The internet went nuts last week after many people discovered that not only does Adblock Plus — one of the most popular ad blockers — not block all ads, but that it charges internet advertising companies and publishers to get themselves on its whitelist.
Adblock has actually been charging companies for a placement on its “Acceptable Ads” list — which means the ads abide by a policy that stipulates they must not be intrusive to the user experience.
The company won’t confirm how much it charges customers as it has individual, confidential contracts with each of the 70 or so companies it accepts payment from. Earlier this year, The Financial Times reported companies such as Google, Microsoft, and Amazon were paying Adblock a fee of “30% of the additional ad revenues” they would have made were their ads unblocked.
On one hand, you can see why the publisher and advertising community might be annoyed. Adblock has essentially erected toll booths on the internet, and the only way to prevent Adblock from siphoning off revenue is to pay at the gate.
But many people fail to look at what Adblock is doing from the polar opposite view.
The view of an Adblock Plus customer
A top executive at a company that helps publishers make money from ads, which pays a “significant” amount to Adblock each year told Business Insider it is “happy” with the partnership.

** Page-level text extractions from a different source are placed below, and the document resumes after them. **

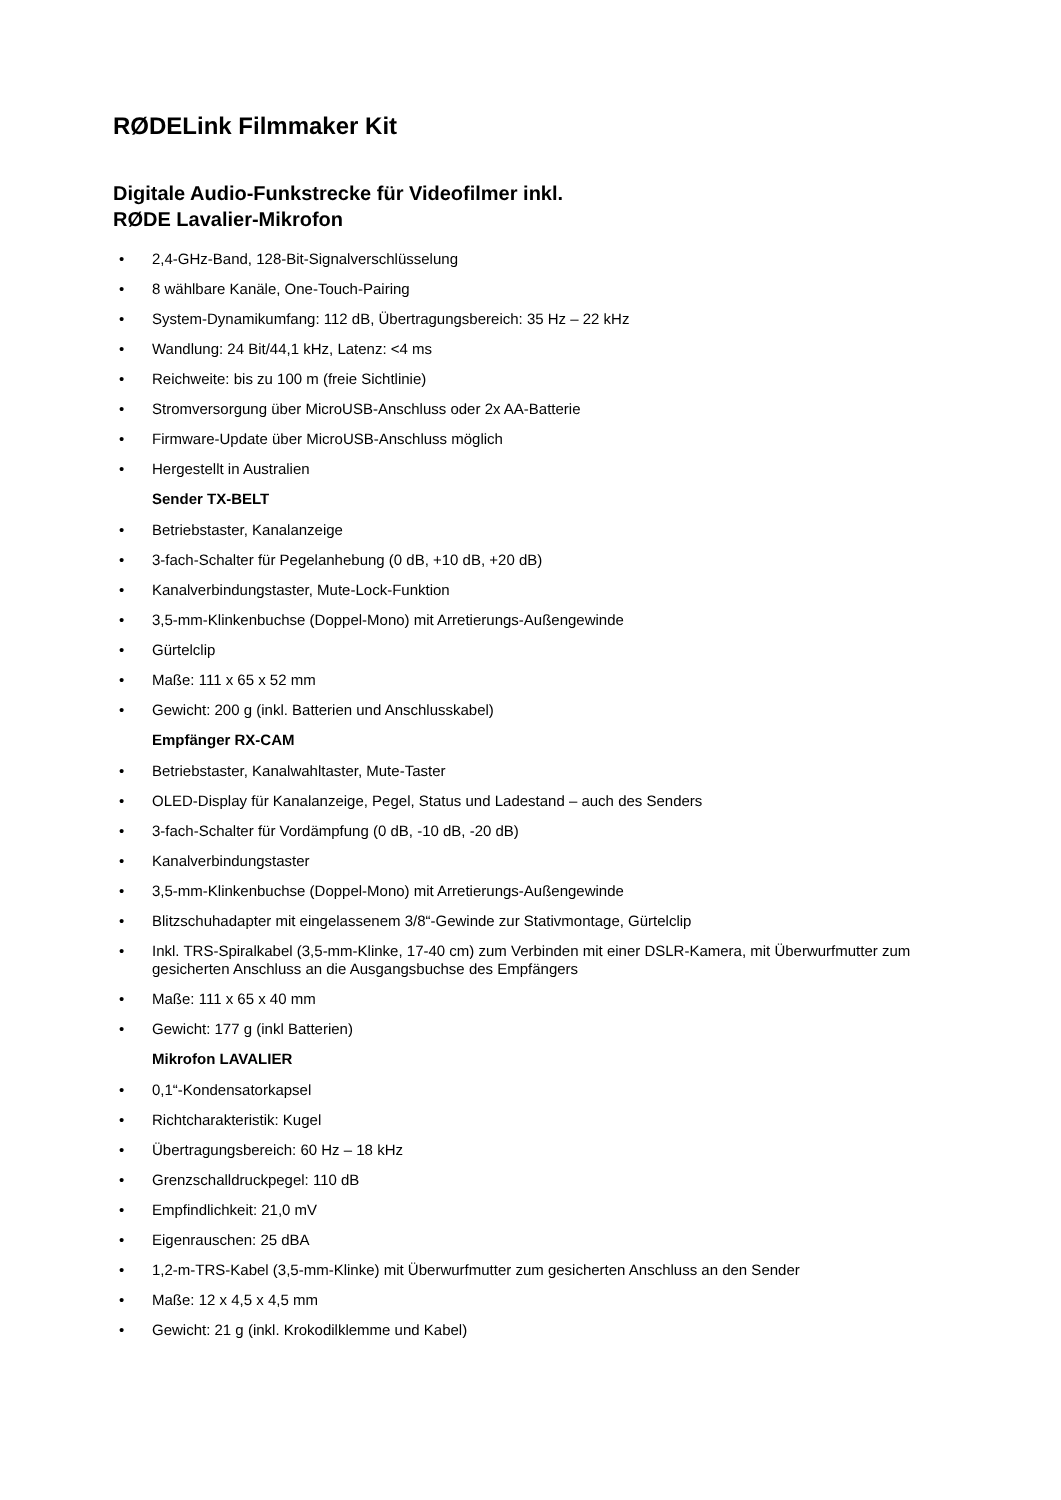RØDELink Filmmaker Kit
Digitale Audio-Funkstrecke für Videofilmer inkl.
RØDE Lavalier-Mikrofon
• 2,4-GHz-Band, 128-Bit-Signalverschlüsselung
• 8 wählbare Kanäle, One-Touch-Pairing
• System-Dynamikumfang: 112 dB, Übertragungsbereich: 35 Hz – 22 kHz
• Wandlung: 24 Bit/44,1 kHz, Latenz: <4 ms
• Reichweite: bis zu 100 m (freie Sichtlinie)
• Stromversorgung über MicroUSB-Anschluss oder 2x AA-Batterie
• Firmware-Update über MicroUSB-Anschluss möglich
• Hergestellt in Australien
Sender TX-BELT
• Betriebstaster, Kanalanzeige
• 3-fach-Schalter für Pegelanhebung (0 dB, +10 dB, +20 dB)
• Kanalverbindungstaster, Mute-Lock-Funktion
• 3,5-mm-Klinkenbuchse (Doppel-Mono) mit Arretierungs-Außengewinde
• Gürtelclip
• Maße: 111 x 65 x 52 mm
• Gewicht: 200 g (inkl. Batterien und Anschlusskabel)
Empfänger RX-CAM
• Betriebstaster, Kanalwahltaster, Mute-Taster
• OLED-Display für Kanalanzeige, Pegel, Status und Ladestand – auch des Senders
• 3-fach-Schalter für Vordämpfung (0 dB, -10 dB, -20 dB)
• Kanalverbindungstaster
• 3,5-mm-Klinkenbuchse (Doppel-Mono) mit Arretierungs-Außengewinde
• Blitzschuhadapter mit eingelassenem 3/8“-Gewinde zur Stativmontage, Gürtelclip
• Inkl. TRS-Spiralkabel (3,5-mm-Klinke, 17-40 cm) zum Verbinden mit einer DSLR-Kamera, mit Überwurfmutter zum gesicherten Anschluss an die Ausgangsbuchse des Empfängers
• Maße: 111 x 65 x 40 mm
• Gewicht: 177 g (inkl Batterien)
Mikrofon LAVALIER
• 0,1“-Kondensatorkapsel
• Richtcharakteristik: Kugel
• Übertragungsbereich: 60 Hz – 18 kHz
• Grenzschalldruckpegel: 110 dB
• Empfindlichkeit: 21,0 mV
• Eigenrauschen: 25 dBA
• 1,2-m-TRS-Kabel (3,5-mm-Klinke) mit Überwurfmutter zum gesicherten Anschluss an den Sender
• Maße: 12 x 4,5 x 4,5 mm
• Gewicht: 21 g (inkl. Krokodilklemme und Kabel)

Ultimately, he thinks the benefits outweigh the costs
“Our customers asked us over the years: ‘what can we do to to help monetize blocked traffic?’ So when we were approved as part of Adblock Acceptable Ads agreement, we felt fortunate that we were adding a service. If we can provide incremental revenue because some of our customers’ ads were being blocked, then believed we were doing what we’re supposed to be doing. We’re providing value to the publishers and the users. You pay because the alternative is zero,” said the executive, who asked for neither him nor his company to be
We also asked whether he sympathized with those people who accuse Adblock of extortion because it’s charging companies to remove something that wouldn’t even be a problem if Adblock didn’t exist.
He thinks those people need to look beyond blocking and realize what Adblock has done to actually benefit (yes, benefit!) the advertising sector: “We think that Adblock helped spark a conversation about what is a good ad experience, between pop-ups, privacy, tracking, and more — which is a good thing.”